Virginia Lawyers Weekly//April 27, 2026//
Virginia Lawyers Weekly//April 27, 2026//
Where a parent alleged a Virginia agency denied benefits to her child in violation of the Medicaid Act, but none of the four Medicaid provisions upon which she relies supports a privately enforceable cause of action, her suit was dismissed.
Stella Croffe is the parent of B.C., a minor child who is a Medicaid beneficiary, and eligible for services under the Virginia State Medicaid Plan. Cheryl Roberts is the Director of the Virginia Department of Medical Assistance Services where she is responsible for “administering Virginia’s Medicaid program in compliance with federal law.”
Croffe sued Roberts, asserting four violations of the Medicaid Act, which she raises pursuant to 42 U.S.C. § 1983. Roberts has filed a motion to dismiss.
Plaintiff alleges that B.C. has “experienced increased aggression, behavioral instability, and risk of harm to self and caregivers” in the wake of defendant’s failure to establish a payment plan with Kennedy Krieger Institute for B.C.’s treatment. Plaintiff never claims to have suffered an injury to herself because of defendant’s conduct.
In her opposition, plaintiff states that she has suffered injuries of her own in the form of “emotional distress” because “her child is being denied medically necessary treatment’ and because she is suffering “interference with parental decision-making.” Because these injuries were not alleged in the complaint, the court will not consider them now.

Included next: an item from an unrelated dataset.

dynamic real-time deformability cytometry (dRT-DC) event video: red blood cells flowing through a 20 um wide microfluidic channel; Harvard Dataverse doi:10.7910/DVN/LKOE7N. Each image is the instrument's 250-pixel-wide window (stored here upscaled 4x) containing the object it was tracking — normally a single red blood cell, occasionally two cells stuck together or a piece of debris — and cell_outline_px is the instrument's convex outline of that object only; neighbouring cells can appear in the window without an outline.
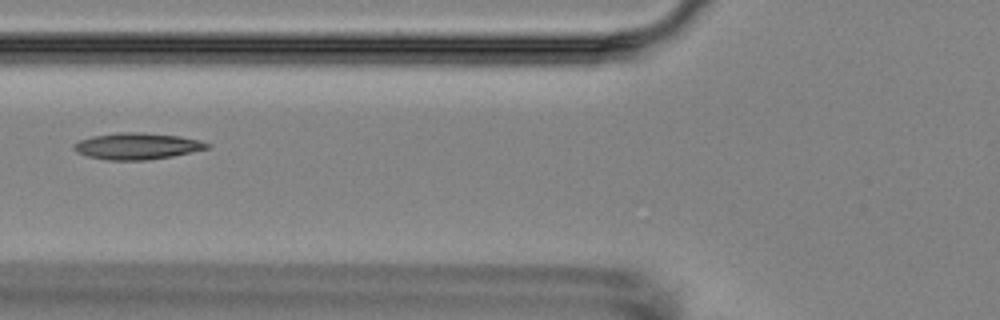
{"species": "Egyptian fruit bat (a non-hibernating species)", "species_latin": "Rousettus aegyptiacus", "temperature_condition": "room temperature", "stored_images_in_passage": 16, "segment_of_instrument_passage": [1, 2], "camera_frame_rate_fps": 3000, "um_per_image_px": 0.085, "animal": {"sex": "female"}, "frame": {"image": 1, "passage_image": 6, "time_ms": 7.0, "image_size_px": [1000, 320], "cell_outline_px": [[212, 144], [208, 148], [172, 156], [144, 160], [108, 160], [88, 156], [76, 152], [72, 148], [72, 144], [80, 140], [92, 136], [116, 132], [140, 132], [180, 136], [200, 140]], "centroid_in_image_um": [11.63, 12.41], "position_along_channel_um": 114.2, "area_um2": 20.58}}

Accordingly, plaintiff has failed to allege an injury in fact to herself. Therefore, plaintiff’s complaint will be dismissed to the extent that plaintiff asserts claims in her individual capacity for lack of standing.
Defendant argues that plaintiff does not have a privately enforceable cause of action the four Medicaid provisions upon which she relies. Plaintiff’s first claim comes under 42 U.S.C. § 1396a(a)(8), which requires states to “provide that all individuals wishing to make application for medical assistance under the plan shall have opportunity to do so, and that such assistance shall be furnished with reasonable promptness to all eligible individuals.”
In Medina v. Planned Parenthood S. Atl., 606 U.S. 357 (2025), the Supreme Court specifically rejected that the words “must,” “provide” or “shall,” even when applied to “individuals,” create a private right of enforcement. Another judge in this district also recently held that § 1396a(a)(8) does not contain rights-creating language for the purposes of a § 1983 claim. Although plaintiff focuses on the mandatory nature of the word “shall,” this argument was squarely rejected by the Supreme Court in Medina.
Plaintiff next attempts to rely on 42 U.S.C. § 1396a(a)(30)(A), the “equal access provision.” As with § 1396a(a)(8), this section lacks the necessary rights-creating language that would grant plaintiff the opportunity to pursue a claim. Although states “must provide” the listed “procedures,” the Supreme Court rejected that this creates a private right of enforcement even before Medina.
Even if the provision contained rights-creating language, it does not speak to the individual rights of citizens. The provision focuses on providing “methods and procedures” that make available “care and services.” It does not discuss any individual or class of people with specificity. This interpretation is in line with other circuits’ interpretation of the statute.
Turning to 42 U.S.C. § 1396a(a)(10)(B), known as the comparability provision, Medina’s rejection of the words “must” or “provide’ as rights-creating language, precludes plaintiff’s claim. The word ‘shall” is intended as a mandate for the state to follow and does not reflect an intention to confer a private right in persons like plaintiff. Therefore, plaintiff cannot state a claim in reliance on this provision.
Finally, plaintiff relies upon 42 U.S.C. § 1396a(a)(43)(C), which states that states “must . . . provide for” “arranging for (directly or through referral to appropriate agencies, organizations, or individuals) corrective treatment the need for which is disclosed by such child health screening services.” This provision, like the others plaintiff listed in the complaint, does not contain rights-creating language that gives a private plaintiff the right to file suit under 42 U.S.C. § 1983. As squarely addressed in Medina, the words “must,” ‘provide” and “shall” alone, or in conjunction with one another, are not rights-creating language.
Defendant’s motion to dismiss granted.
Croffe v. Roberts, Case No. 1:25-cv-02036, April 17, 2026. EDVA at Alexandria (Alston). VLW 026-3-182. 13 pp.